[Begin SOURCE PASSAGE]

Tuesday, December 10, 2013

The Inventions of Spokane and Springfield and Vachel Lindsay's Dilemma

Most of us have a poet or two we start reading aloud after a few drinks with friends on a holiday weekend while the wind is flexing the windows and the rain is pounding.  

On the table in front of us are the paperback anthologies from college like Modern Poets of the Twentieth Century with its round glass bottom imprints on the cover and inside pages, just below the words “carpe diem!!” written long ago during a seizure of understanding.  Also on the table are the collected works of favorites.  Yeats.  Check!  Auden.  Check!  Billy Collins.  Check!  Eliot.  Check!  William Stafford.  Check!  Sandburg.  Check! Lindsay.  Check!  Each book tossed there from the shelves, sloshing the wine out of the glasses onto the table cloth and sometimes the books.  

Recently, out of a pile much like that, on an evening much like that, I pulled out Vachel Lindsay’s Collected Poems, turned to his reminiscence of the 1896 presidential election -- William Jennings Bryan, the democrat, against republican William McKinley -- written 23 years after the election by a poet at the top of his fame, recalling what it was like to be a 15 year old boy in Springfield who was completely taken by William Jennings Bryan, Bryan, Bryan, Bryan.

[End SOURCE PASSAGE]
[Begin DATA]

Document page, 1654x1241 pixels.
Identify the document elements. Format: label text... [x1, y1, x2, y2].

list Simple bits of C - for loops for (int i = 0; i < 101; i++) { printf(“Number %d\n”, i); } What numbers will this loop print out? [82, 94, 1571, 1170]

[End DATA]

__JOBS__:
1. Can you give again the part of the Vachel Lindsay blog post between "The Inventions of" and "sometimes the books.", inclusive?
2. Can you sum up the Vachel Lindsay blog post in two sentences?

__WRITTEN RESPONSES__:
1.
The Inventions of Spokane and Springfield and Vachel Lindsay's Dilemma

Most of us have a poet or two we start reading aloud after a few drinks with friends on a holiday weekend while the wind is flexing the windows and the rain is pounding.  

On the table in front of us are the paperback anthologies from college like Modern Poets of the Twentieth Century with its round glass bottom imprints on the cover and inside pages, just below the words “carpe diem!!” written long ago during a seizure of understanding.  Also on the table are the collected works of favorites.  Yeats.  Check!  Auden.  Check!  Billy Collins.  Check!  Eliot.  Check!  William Stafford.  Check!  Sandburg.  Check! Lindsay.  Check!  Each book tossed there from the shelves, sloshing the wine out of the glasses onto the table cloth and sometimes the books.

2. The post describes reading favorite poets aloud with friends after a few drinks on a windy, rainy holiday weekend, with old college anthologies and the collected works of poets such as Yeats, Auden, Eliot, Sandburg, and Lindsay tossed onto the table. On one such evening, the writer pulled out Vachel Lindsay's Collected Poems and turned to his reminiscence of the 1896 presidential election between William Jennings Bryan and William McKinley, written 23 years later and recalling being a 15-year-old boy in Springfield completely taken by Bryan.